Chapter 14 Config Files
Motivation…
14.1 The config.yaml
filepath
In our project’s root directory we have the file config.yaml
:
config.yaml find_r_packages.sh HELP.txt
install_r_packages.R logs/ out/
README.md REQUIREMENTS.txt sandbox/
Snakefile src/
If we look at the contents of config.yaml
we see a collection of paths that
match up to the paths in our project:
ROOT: "."
sub2root: "../../"
src: "src/"
log: "logs/"
out: "out/"
src_data: "src/data/"
src_data_mgt: "src/data-management/"
src_analysis: "src/analysis/"
src_lib: "src/lib/"
src_model_specs: "src/model-specs/"
src_data_specs: "src/data-specs/"
src_tables: "src/tables/"
src_figures: "src/figures/"
src_paper: "src/paper/"
src_slides: "src/slides/"
out_analysis: "out/analysis/"
out_data: "out/data/"
out_figures: "out/figures/"
out_tables: "out/tables/"
out_paper: "out/paper/"
out_slides: "out/slides/"
We can use this collection of paths to simplify the content of the Snakefile.

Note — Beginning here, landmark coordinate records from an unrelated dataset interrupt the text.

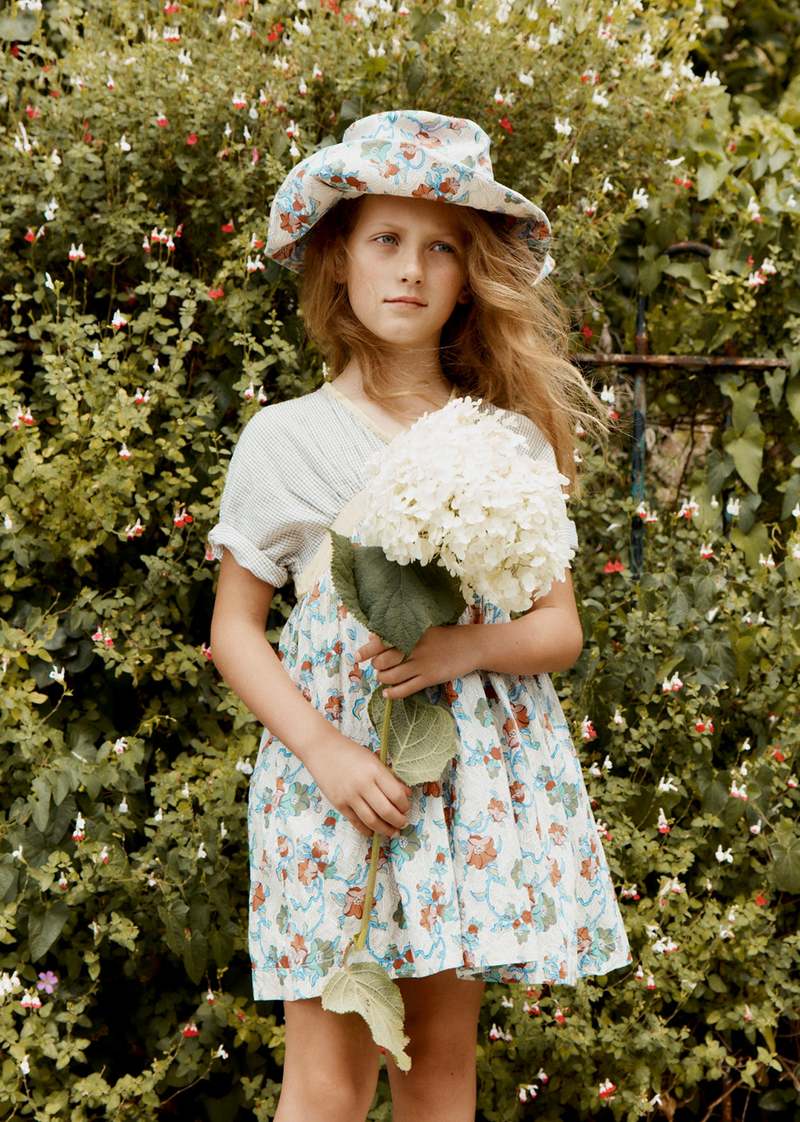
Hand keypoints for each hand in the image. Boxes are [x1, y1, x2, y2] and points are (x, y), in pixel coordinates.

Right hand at [308, 732, 413, 839]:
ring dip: (385, 830)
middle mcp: (363, 784)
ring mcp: (349, 796)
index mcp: (375, 770)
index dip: (404, 806)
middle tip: (403, 824)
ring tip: (392, 832)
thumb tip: (407, 794)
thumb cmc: (350, 752)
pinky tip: (373, 832)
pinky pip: (355, 822)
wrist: (321, 749)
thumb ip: (390, 777)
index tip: (406, 808)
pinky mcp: (338, 804)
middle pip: (386, 811)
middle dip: (398, 821)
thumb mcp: (374, 759)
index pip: (396, 795)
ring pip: (371, 820)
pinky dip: (366, 830)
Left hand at [354, 625, 477, 700]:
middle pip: (383, 661)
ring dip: (382, 679)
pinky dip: (392, 693)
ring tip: (383, 678)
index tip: (356, 657)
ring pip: (391, 676)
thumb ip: (401, 633)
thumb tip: (374, 637)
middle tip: (378, 667)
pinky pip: (405, 689)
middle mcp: (413, 648)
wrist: (472, 645)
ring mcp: (421, 664)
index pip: (382, 641)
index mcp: (411, 633)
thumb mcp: (424, 629)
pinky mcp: (429, 678)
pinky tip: (387, 693)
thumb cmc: (446, 636)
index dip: (367, 650)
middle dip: (376, 666)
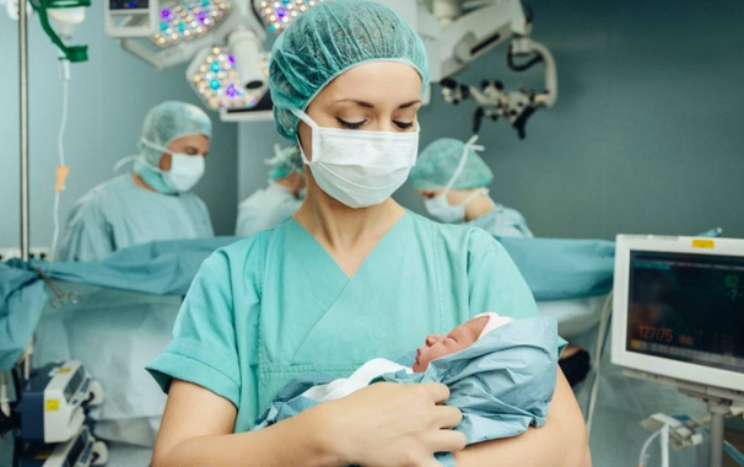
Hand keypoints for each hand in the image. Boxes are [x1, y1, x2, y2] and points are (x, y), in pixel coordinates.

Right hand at [318, 382, 465, 466]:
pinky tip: (428, 461)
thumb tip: (416, 393)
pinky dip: (436, 463)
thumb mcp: (386, 388)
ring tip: (437, 443)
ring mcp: (425, 440)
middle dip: (446, 419)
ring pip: (459, 440)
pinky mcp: (417, 462)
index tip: (430, 404)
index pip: (445, 391)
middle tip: (433, 424)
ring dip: (449, 440)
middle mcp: (427, 415)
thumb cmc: (358, 406)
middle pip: (456, 415)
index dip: (437, 398)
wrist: (342, 431)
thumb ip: (407, 391)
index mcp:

First we must import the config.yaml
file into the Snakefile.
We import it using the configfile:
notation, and so it’s easy for us to find,
we place it at the very top of our Snakefile.
14.2 Using paths from the config file
We can now use the paths in config.yaml
throughout the Snakefile.
The text to the left of the colon in each line of the file is our reference to a
particular path, so src_data
will serve as our reference to the folder src/data/
.
Snakemake does not knows this path reference comes from the config file unless we instruct it to,
so we reference it as config["src_data"]
.
The path is then connected to the filename with a +
.
Hence we can reference the original MRW data located in src/data
as config["src_data"] + "mrw.dta"
Here is the new version of the rule rename_vars
using the config file to simplify the paths:
## rename_vars : creates meaningful variable names
rule rename_vars:
input:
script = config["src_data_mgt"] + "rename_variables.R",
data = config["src_data"] + "mrw.dta"
output:
data = config["out_data"] + "mrw_renamed.csv"
log:
config["out_log"] + "data_mgt/rename_variables.Rout"
shell:
"Rscript {input.script} \
--data {input.data} \
--out {output.data} \
>& {log}"
Exercise: Using Config Files
Go through the remainder of the Snakefile and replace all explicit paths with references from the config file.